Wednesday, January 27, 2016

you can tell me when it's over if the high was worth the pain

I somehow managed to forget until just now that I was rear-ended earlier today, so either the crash was minor, or this evening's wine-and-book trick did its job. It's probably a combination of both - the rear-ending happened on Van Ness, when I was stopped at a light, and the guy just kind of tapped me. The damage looked worse for him than it did for me - his car is lower than mine, so he slid up under the spare tire on my rear door and scraped his hood, while I just ended up with some scratches. So we exchanged information and were done in less than ten minutes, and I kind of doubt I'll do anything about it, but I need to wash it tomorrow and see if the damage is more noticeable when the post-Tahoe grime is gone.

So, that kind of shook me up despite it being minor, and it gave a weird tinge to my afternoon since I kept feeling the crash after (this is, apparently, a thing, since I had the same aftershocks when I was hit in October - I'm not liking the driving at the moment, since I'd gone 17+ years without any accidents and have had two in three months). But before the crash, I'd had a good morning - I got a lot of business-related stuff done, including prepping 1099s to send to the vendors who I paid more than $600 to last year, so that was all excellent.

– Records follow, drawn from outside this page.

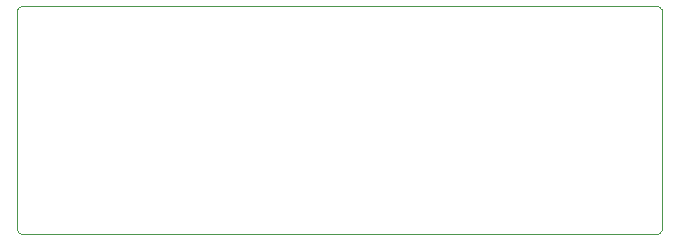
<source format=gbr>
%TF.GenerationSoftware,KiCad,Pcbnew,(6.0.7)*%
%TF.CreationDate,2022-09-05T18:43:59-05:00*%
%TF.ProjectId,Tines SAO,54696e65-7320-4534-914f-2e6b69636164,rev?*%
%TF.SameCoordinates,Original*%
%TF.FileFunction,Profile,NP*%
%FSLAX46Y46*%
G04 Gerber Fmt 4.6, Leading zero omitted, Abs format (unit mm)*
G04 Created by KiCad (PCBNEW (6.0.7)) date 2022-09-05 18:43:59*
%MOMM*%
%LPD*%
G01*
G04 APERTURE LIST*
%TA.AperFunction,Profile*%
%ADD10C,0.100000*%
%TD*%
G04 APERTURE END LIST*
D10*
X125186300Y-96232500D02*
X125240400Y-96167000D01*
X179296700Y-115298000D02*
X125554100Y-115298000D01*
X179296700Y-96037400D02*
X179386300Y-96046400D01*
X125305900Y-96112900D02*
X125381200Y-96072100D01*
X125110800Y-96480800D02*
X125119800Y-96391200D01*
X179664600Y-96232500D02*
X179705300Y-96307900D01*
X179664600Y-115102900D02*
X179610500Y-115168500D01*
X125186300Y-115102900D02*
X125145500Y-115027600D01*
X179740100Y-96480800D02*
X179740100Y-114854700D01*
X125145500Y-96307900D02*
X125186300Y-96232500D01*
X125554100Y-96037400D02*
X179296700Y-96037400D01*
X179740100Y-114854700D02*
X179731100Y-114944300D01*
X125381200Y-115263300D02*
X125305900Y-115222500D01*
X179610500Y-96167000D02*
X179664600Y-96232500D01*
X125240400Y-96167000D02*
X125305900Y-96112900D01*
X179469600Y-115263300D02*
X179386300Y-115289100D01*
X179731100Y-96391200D02*
X179740100Y-96480800D01*
X125305900Y-115222500D02*
X125240400Y-115168500D01*
X125464600Y-115289100D02*
X125381200Y-115263300D01*
X125554100Y-96037400D02*
X125554100Y-96037400D01*
X125240400Y-115168500D02*
X125186300Y-115102900D01*
X125464600Y-96046400D02*
X125554100Y-96037400D01*
X179705300Y-96307900D02*
X179731100Y-96391200D01*
X125554100Y-96037400D02*
X125554100Y-96037400D01*
X179386300Y-96046400D02*
X179469600Y-96072100D01*
X125381200Y-96072100D02*
X125464600Y-96046400D01*
X125145500Y-115027600D02*
X125119800Y-114944300D01*
X179610500Y-115168500D02*
X179544900Y-115222500D01*
X179469600Y-96072100D02*
X179544900Y-96112900D01*
X125119800Y-114944300D02*
X125110800Y-114854700D01*
X179386300Y-115289100D02*
X179296700Y-115298000D01*
X179544900Y-115222500D02*
X179469600Y-115263300D01*
X125110800Y-114854700D02*
X125110800Y-96480800D01*
X179731100Y-114944300D02*
X179705300Y-115027600D01*
X125554100Y-115298000D02*
X125464600Y-115289100D01*
X125119800Y-96391200D02*
X125145500Y-96307900D01*
X179544900Y-96112900D02*
X179610500Y-96167000D01*
X179705300Y-115027600D02*
X179664600Y-115102900D01*
M02*

</source>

I also spent some quality time prepping for my Hawaii conference - I leave in nine days, and while I'm mostly excited at the moment about sun and sea and mai tais and friends, I also need to remember that there is quite a bit of work to accomplish there, and that I need to prep for it. So I put the schedule into my calendar and my planner, and noted the 1:1 meetings that I need to prep for (I have eight appointments with the various retailers and book services who will be there, and while they are varying degrees of importance, they're all ultimately important and I don't want to look like an idiot despite not having put out a book in over a year). And now that I'm a little more organized, I'm not too worried about getting prepared, but I need to do some more work in the next week before I feel solid about it.

Then I made myself an excellent omelette, and then I showered and ran out the door for my writing date in San Mateo (to which I was ten minutes late, because see above). Anne was there, but Barbara wasn't yet, and so Anne and I talked until Barbara arrived, and then the three of us talked, so I basically wasted the first forty-five minutes (and by 'wasted' I mean 'enjoyed myself'). But then I wrote a surprising new scene for Rafe and Thorington (they are brothers, after all, and at the same party, so they should interact), and I'm loving what I have so far - like, actually loving it, in a way I haven't loved anything I've written in so long. So, yay.

But while I should have kept going with it, I was more concerned about beating traffic home, so I left at 4:15ish. Traffic was still brutal, but I didn't get rear-ended even though the girl behind me on the last critical mile into the city was taking selfies the entire time, so I feel #blessed. When I got home, I debated being good and cooking - but I was feeling slightly fragile, so I ordered a pizza, worked until it arrived, and then opened a bottle of wine and read 'The Baby-Sitters Club: The Summer Before'. Jen Lui loaned it to me a couple of months ago, and since I'm seeing her tomorrow night, it seemed like tonight was the right time to read it. It's a prequel to the BSC series, and while it's perhaps a little bit below my reading level, it was still fun to read.

I was thinking after that I don't really remember how I felt when I was turning twelve, as the girls were in this book....but then I realized that that was the summer that we moved to Ukraine, which is, by definition, so fucking weird compared to the usual twelve-year-old experience. So I do remember having crushes on older boys, but my crush went on to be in the Ukrainian parliament. And I remember fighting with my parents about what to wear (I had a real thing for wearing a long turtleneck belted over leggings, which at the time seemed weird, and now is exactly what I would wear again, although maybe a regular sweater instead of a turtleneck). But there no other kids around, except for [censored], and nowhere to go, and anyway, I was kind of glad to be trapped in an apartment eating radioactive homemade bread and homeschooling myself for a year rather than dealing with the assholes in seventh grade. So it all worked out, I guess.

And now, I think I shall sleep - I'm liking my strategy of doing business stuff in the morning and writing in the afternoons, and I want to continue that trend tomorrow, but that means getting some sleep (and hoping the rear-ending didn't cause any whiplash). Goodnight!